Problem to solve — Copy the text of the entries word for word, from the beginning of the entries through the line that contains "Blau-Gelb. Die neuen", inclusive. Leave the pictures out of your copy.

Input data —
------------------------------------

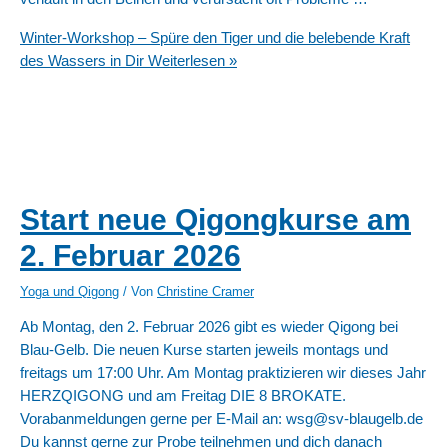
Winter-Workshop – Spüre den Tiger und die belebende Kraft
des Wassers in Dir
Weiterlesen »
Start neue Qigongkurse am
2. Februar 2026
Yoga und Qigong
/ Von
Christine Cramer
Ab Montag, den 2. Februar 2026 gibt es wieder Qigong bei
Blau-Gelb. Die neuen Kurse starten jeweils montags und
freitags um 17:00 Uhr. Am Montag praktizieren wir dieses Jahr
HERZQIGONG und am Freitag DIE 8 BROKATE.
Vorabanmeldungen gerne per E-Mail an: wsg@sv-blaugelb.de
Du kannst gerne zur Probe teilnehmen und dich danach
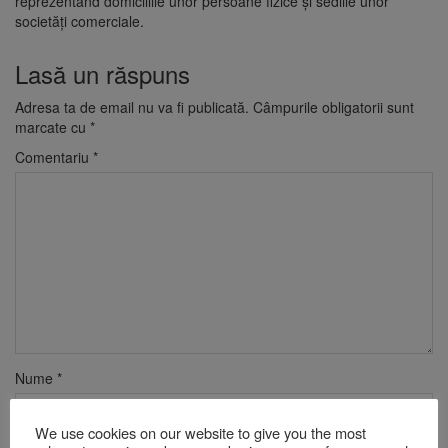
reprezentând domiciliile unor persoane fizice şi sediile unor
societăţi comerciale.
Lasă un răspuns
Adresa ta de email nu va fi publicată.
Câmpurile obligatorii sunt
marcate cu
*
Comentariu
*
Nume
*
We use cookies on our website to give you the most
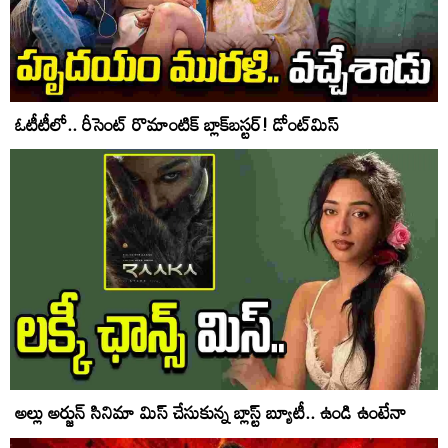
ఓటీటీలో.. రీసెంట్ రొమాంటిక్‌ బ్లాక్‌బ‌స్ట‌ర్‌! డోంట్‌మిస్‌
అల్లు అర్జున్ సినిమా మిస్ చేసుకున్న బ్లాస్ట్ బ్యూటీ.. ఉండి ఉంటేనా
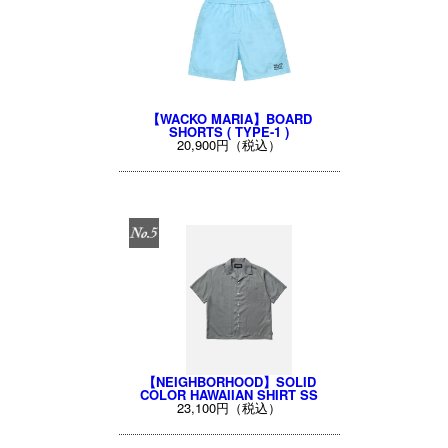
【WACKO MARIA】BOARD
SHORTS ( TYPE-1 )
20,900円（税込）
【NEIGHBORHOOD】SOLID
COLOR HAWAIIAN SHIRT SS
23,100円（税込）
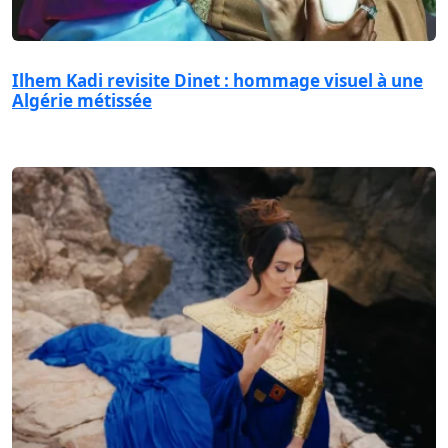
Ilhem Kadi revisite Dinet : hommage visuel à une
Algérie métissée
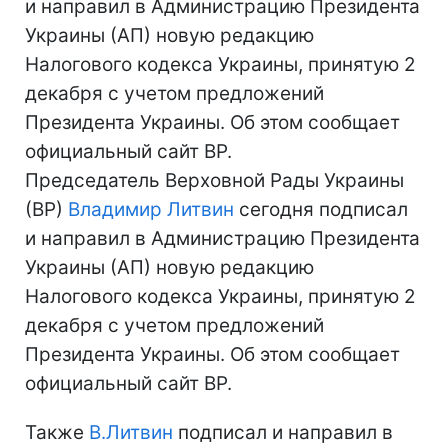
и направил в Администрацию Президента
Украины (АП) новую редакцию
Налогового кодекса Украины, принятую 2
декабря с учетом предложений
Президента Украины. Об этом сообщает
официальный сайт ВР.
Председатель Верховной Рады Украины
(ВР)
Владимир Литвин
сегодня подписал
и направил в Администрацию Президента
Украины (АП) новую редакцию
Налогового кодекса Украины, принятую 2
декабря с учетом предложений
Президента Украины. Об этом сообщает
официальный сайт ВР.
Также
В.Литвин
подписал и направил в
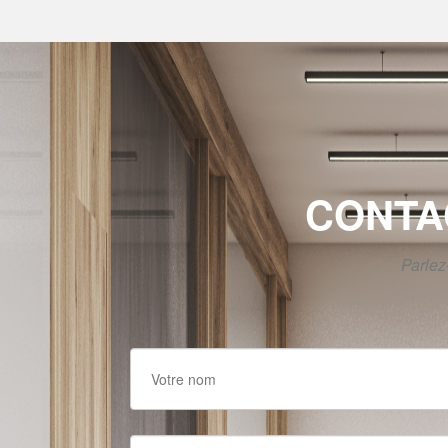
CONTA
Parlez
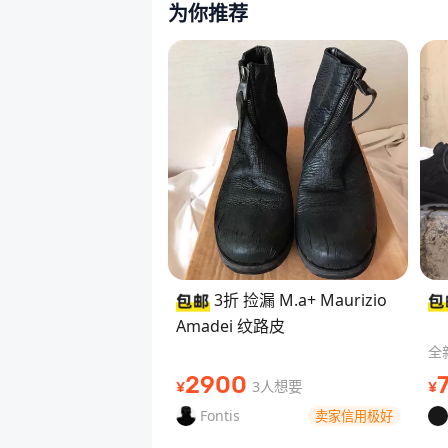
为你推荐
3折 捡漏 M.a+ Maurizio
Amadei 纹路皮
全
2900
3人想要
¥
¥
Fontis
卖家信用极好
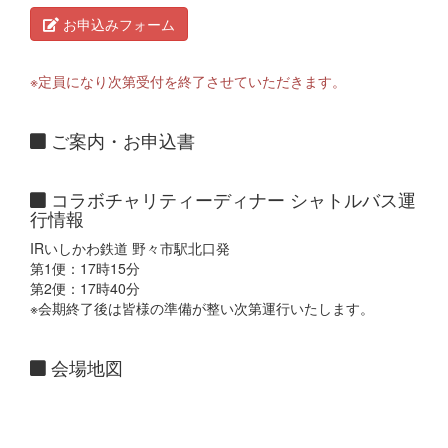
お申込みフォーム
※定員になり次第受付を終了させていただきます。
ご案内・お申込書
コラボチャリティーディナー シャトルバス運
行情報
IRいしかわ鉄道 野々市駅北口発
第1便：17時15分
第2便：17時40分
※会期終了後は皆様の準備が整い次第運行いたします。
会場地図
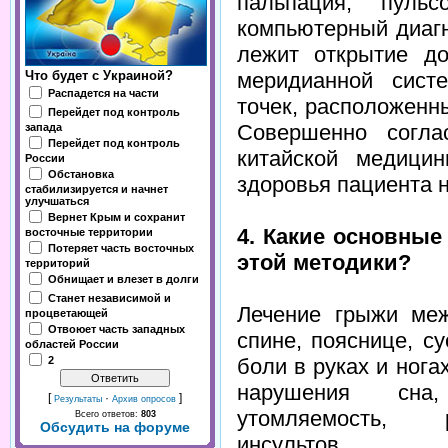
пальпация, пульс
компьютерный диагн
лежит открытие до
меридианной сист
Что будет с Украиной?
Распадется на части
точек, расположенны
Перейдет под контроль
Совершенно согла
запада
Перейдет под контроль
китайской медици
России
Обстановка
здоровья пациента 
стабилизируется и начнет
улучшаться
Вернет Крым и сохранит
4. Какие основны
восточные территории
Потеряет часть восточных
этой методики?
территорий
Обнищает и влезет в долги
Станет независимой и
Лечение грыжи меж
процветающей
Отвоюет часть западных
спине, пояснице, с
областей России
2
боли в руках и нога
нарушения сна,
[
·
]
Результаты
Архив опросов
утомляемость, р
Всего ответов:
803
Обсудить на форуме
инсультов, ал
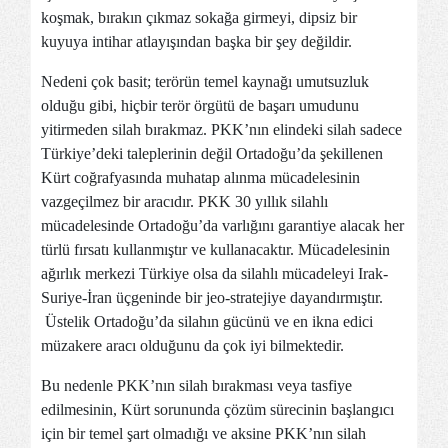
koşmak, bırakın çıkmaz sokağa girmeyi, dipsiz bir
kuyuya intihar atlayışından başka bir şey değildir.
Nedeni çok basit; terörün temel kaynağı umutsuzluk
olduğu gibi, hiçbir terör örgütü de başarı umudunu
yitirmeden silah bırakmaz. PKK’nın elindeki silah sadece
Türkiye’deki taleplerinin değil Ortadoğu’da şekillenen
Kürt coğrafyasında muhatap alınma mücadelesinin
vazgeçilmez bir aracıdır. PKK 30 yıllık silahlı
mücadelesinde Ortadoğu’da varlığını garantiye alacak her
türlü fırsatı kullanmıştır ve kullanacaktır. Mücadelesinin
ağırlık merkezi Türkiye olsa da silahlı mücadeleyi Irak-
Suriye-İran üçgeninde bir jeo-stratejiye dayandırmıştır.
Üstelik Ortadoğu’da silahın gücünü ve en ikna edici
müzakere aracı olduğunu da çok iyi bilmektedir.
Bu nedenle PKK’nın silah bırakması veya tasfiye
edilmesinin, Kürt sorununda çözüm sürecinin başlangıcı
için bir temel şart olmadığı ve aksine PKK’nın silah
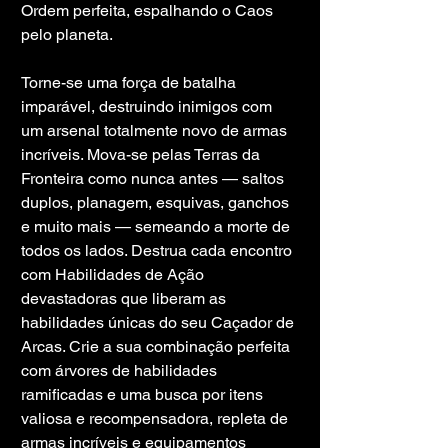
Ordem perfeita, espalhando o Caos 
pelo planeta.
Torne-se uma força de batalha 
imparável, destruindo inimigos com 
um arsenal totalmente novo de armas 
incríveis. Mova-se pelas Terras da 
Fronteira como nunca antes — saltos 
duplos, planagem, esquivas, ganchos 
e muito mais — semeando a morte de 
todos os lados. Destrua cada encontro 
com Habilidades de Ação 
devastadoras que liberam as 
habilidades únicas do seu Caçador de 
Arcas. Crie a sua combinação perfeita 
com árvores de habilidades 
ramificadas e uma busca por itens 
valiosa e recompensadora, repleta de 
armas incríveis e equipamentos 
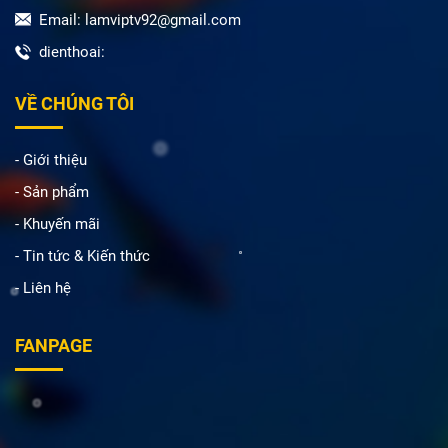
Email: lamviptv92@gmail.com
dienthoai:
VỀ CHÚNG TÔI
- Giới thiệu
- Sản phẩm
- Khuyến mãi
- Tin tức & Kiến thức
- Liên hệ
FANPAGE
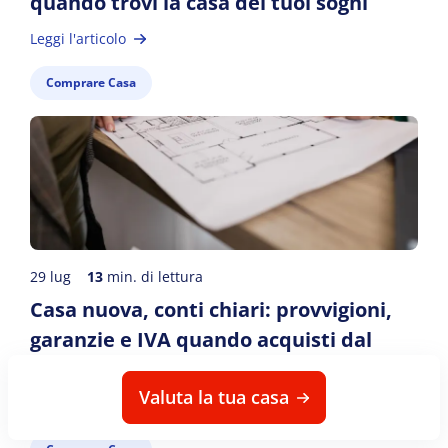
quando trovi la casa dei tuoi sogni
Leggi l'articolo
Comprare Casa
29 lug
13
min. di lettura
Casa nuova, conti chiari: provvigioni,
garanzie e IVA quando acquisti dal
costruttore tramite agenzia
Valuta la tua casa
Leggi l'articolo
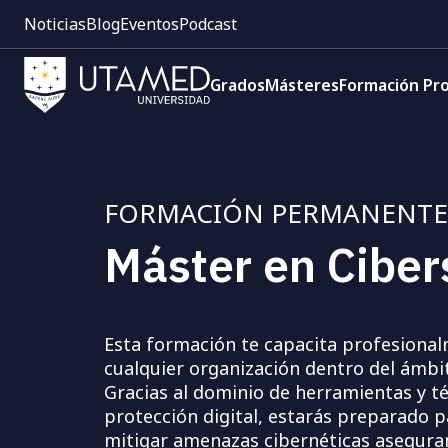
Pre
Pasar
Noticias
Blog
Eventos
Podcast
cabecera:
al
Menú
contenido
Navegación
1
principal
Grados
Másteres
Formación Pro
principal
FORMACIÓN PERMANENTE
Máster en Ciber
Esta formación te capacita profesional
cualquier organización dentro del ámbit
Gracias al dominio de herramientas y t
protección digital, estarás preparado pa
mitigar amenazas cibernéticas aseguran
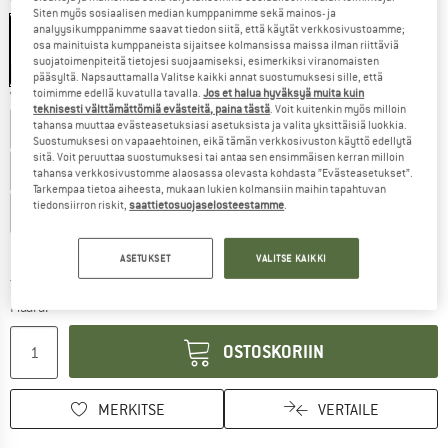
Väri:
Huntinggreen
Siten myös sosiaalisen median kumppanimme sekä mainos- ja
analyysikumppanimme saavat tiedon siitä, että käytät verkkosivustoamme;
osa mainituista kumppaneista sijaitsee kolmansissa maissa ilman riittäviä
suojatoimenpiteitä tietojesi suojaamiseksi, esimerkiksi viranomaisten
20%
pääsyltä. Napsauttamalla Valitse kaikki annat suostumuksesi sille, että
toimimme edellä kuvatulla tavalla.
Jos et halua hyväksyä muita kuin
Valitse koko:
teknisesti välttämättömiä evästeitä, paina tästä
. Voit kuitenkin myös milloin
tahansa muuttaa evästeasetuksiasi asetuksista ja valita yksittäisiä luokkia.
EU
36
EU
37
EU
38
EU
39
EU
40
EU
41
Suostumuksesi on vapaaehtoinen, eikä tämän verkkosivuston käyttö edellytä
sitä. Voit peruuttaa suostumuksesi tai antaa sen ensimmäisen kerran milloin
EU
42
EU
43
EU
44
EU
45
EU
46
tahansa verkkosivustomme alaosassa olevasta kohdasta ”Evästeasetukset”.
Tarkempaa tietoa aiheesta, mukaan lukien kolmansiin maihin tapahtuvan
tiedonsiirron riskit,
saattietosuojaselosteestamme
.
EU
47
Kokotaulukko
ASETUKSET
VALITSE KAIKKI
Linkki avautuu tietokentässä ja sisältää suuri
Toimitusaika: 6-8 arkipäivää
Määrä:
OSTOSKORIIN
MERKITSE
VERTAILE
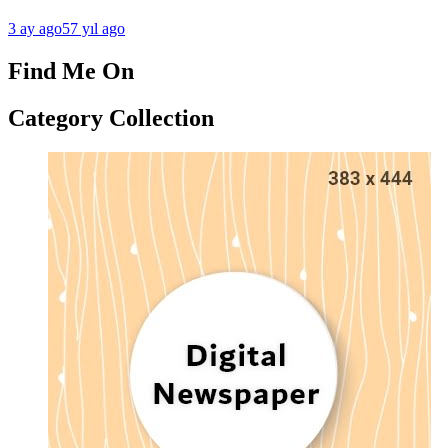
3 ay ago
57 yıl ago
Find Me On
Category Collection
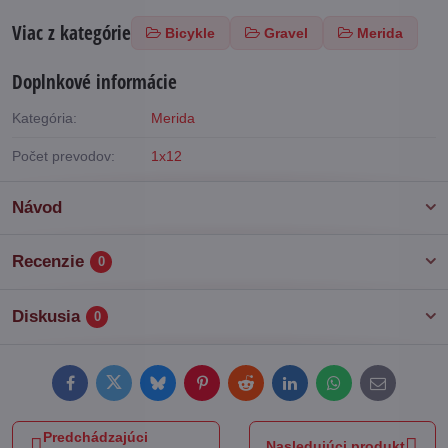
Viac z kategórie
Bicykle
Gravel
Merida
Doplnkové informácie
Kategória:
Merida
Počet prevodov:
1x12
Návod
Recenzie
0
Diskusia
0
Facebook
Twitter
Bluesky
Pinterest
Reddit
LinkedIn
WhatsApp
E-
mail
Predchádzajúci
Nasledujúci produkt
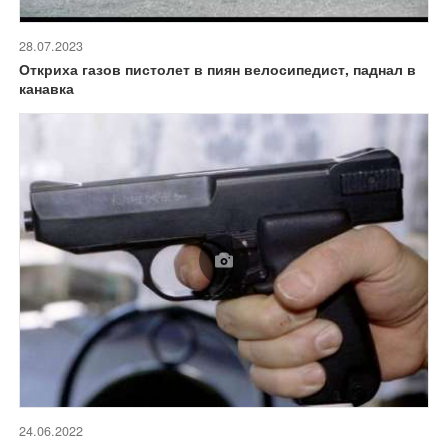
28.07.2023
Откриха газов пистолет в пиян велосипедист, паднал в
канавка
24.06.2022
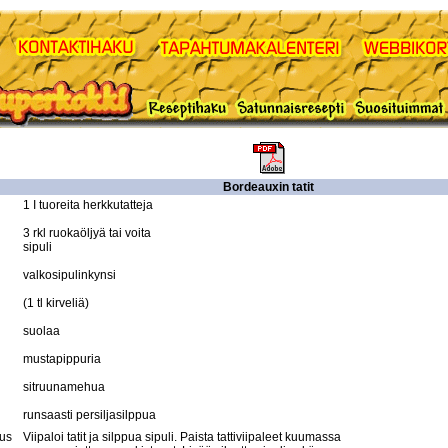
Bordeauxin tatit
1 I tuoreita herkkutatteja 

3 rkl ruokaöljyä tai voita 

sipuli 

valkosipulinkynsi 

(1 tl kirveliä) 

suolaa 

mustapippuria 

sitruunamehua 

tus
Viipaloi tatit ja silppua sipuli. Paista tattiviipaleet kuumassa 
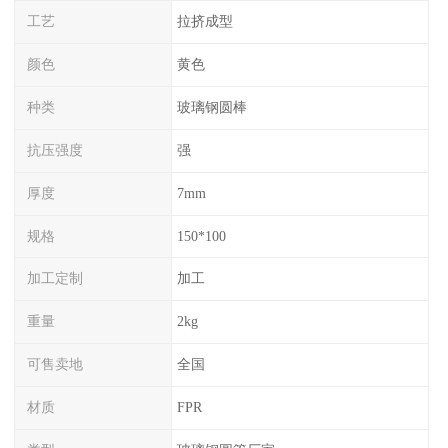
工艺
拉挤成型
颜色
黄色
种类
玻璃钢圆棒
抗压强度
强
厚度
7mm
规格
150*100
加工定制
加工
重量
2kg
可售卖地
全国
材质
FPR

------------------------------------

Task answer —
Winter-Workshop – Spüre den Tiger und die belebende Kraft
des Wassers in Dir
Weiterlesen »
Start neue Qigongkurse am
2. Februar 2026
Yoga und Qigong
/ Von
Christine Cramer
Ab Montag, den 2. Februar 2026 gibt es wieder Qigong bei
Blau-Gelb. Die neuen Kurse starten jeweils montags und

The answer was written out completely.